Challenge: Continue the essay on wild mushrooms from the point where it stops, keeping its first-person voice.

Selected excerpt:
--- Start ---
There are certain songs that immediately drag you back into a memory whether you want it or not. This one always takes me back to a staff party on St. Maarten many years ago. We worked on Saba at the time and two hotels organized a big day out together. While we were waiting for the taxi vans that would take us to a beach club, we were outside playing hacky sack amongst ourselves like a bunch of overgrown children pretending we still had functioning knees. And then this song came on. And then it came on again inside the taxi van.
Now I am not known for my singing talent, not even remotely close, but after a couple of drinks I decided the entire van deserved my completely off-key version of Flo Rida screaming through the speakers. Looking back, I’m honestly surprised they did not throw me out onto the side of the road halfway there. But somehow that memory always stuck with me.
That same feeling of excitement, chaos, laughter, and losing yourself in the moment is weirdly similar to how I feel about wild mushrooms. Because wild mushrooms have something magical about them. Something mysterious, something primal.
When I smell wild mushrooms, especially fresh porcini or truffles, I instantly feel like I am standing deep inside an autumn forest. Damp earth under my feet, old leaves slowly decaying, hints of pine and wet bark floating through cold air, somewhere far in the background the faint musky smell of animals hiding between trees. It feels ancient somehow. Like nature whispering secrets you are not fully supposed to understand. And honestly, that mystery is exactly why chefs become obsessed with them.

Wild Mushrooms Feel Like Culinary Treasure
At one hotel I worked at, we had suppliers for almost everything. Local fishermen, meat farmers, vegetable growers, fruit suppliers, and one mushroom forager who gathered wild mushrooms for us.
Officially we did not know he sometimes foraged in places he absolutely was not allowed to go. Unofficially? Yeah… we all knew.
The man always arrived through the back entrance of the hotel at strange hours carrying wicker baskets full of wild mushrooms like some kind of underground forest dealer. Looking back now, the whole thing felt slightly suspicious and completely magical at the same time.
--- End ---
Excerpted records:
--- Start ---
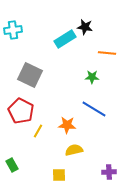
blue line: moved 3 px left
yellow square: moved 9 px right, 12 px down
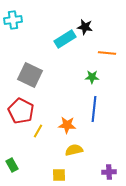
cyan cross: moved 10 px up
blue line: rotated 65 degrees clockwise
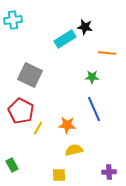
blue line: rotated 30 degrees counterclockwise
yellow line: moved 3 px up
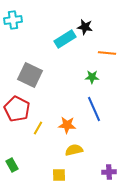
red pentagon: moved 4 px left, 2 px up
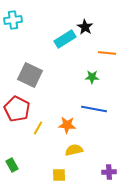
black star: rotated 21 degrees clockwise
blue line: rotated 55 degrees counterclockwise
--- End ---
Result of the exercise:
One evening after dinner service we were waiting for him to arrive because he promised us a new batch of wild mushrooms. Service finished, the kitchen was cleaned, beers were opened, and midnight slowly crawled closer. Still no mushroom guy.
My sous chef called him around half past twelve. No answer, another beer. And more kitchen conversations about food, sauces, techniques, and dishes we wanted to make one day. Eventually he finally answered and said he was on his way. Around two in the morning he finally arrived carrying two wicker baskets filled with the most beautiful wild mushrooms I had ever seen. Chanterelles, porcini, morels, fairy ring mushrooms, varieties we barely even recognized ourselves.
Of course, he also had a story. Apparently he got stuck hiding in a forest because the landowner almost caught him foraging on private property. We honestly never knew how much of his stories were true because he liked exaggerating a little bit, but after a couple beers it sounded believable enough for us.
Then something happened that every real chef understands instantly. We completely lost track of time. We started identifying mushrooms in old books and online. Cleaning them carefully. Planning specials. Talking flavor combinations. Doing prep for the next day while music blasted through the kitchen speakers.
At some point the breakfast shift walked into the kitchen. It was already six in the morning. We had accidentally worked through the entire night simply because we were too excited about mushrooms. When the chef walked in at seven for an early management meeting and saw us still standing there in chef jackets, he looked at us like we escaped from a culinary asylum.
After explaining the situation, he just laughed and said: “You guys really have passion in your bones.” And honestly? He was right. Because good wild mushrooms do something to chefs. We treat them like pirates discovering buried treasure for the first time.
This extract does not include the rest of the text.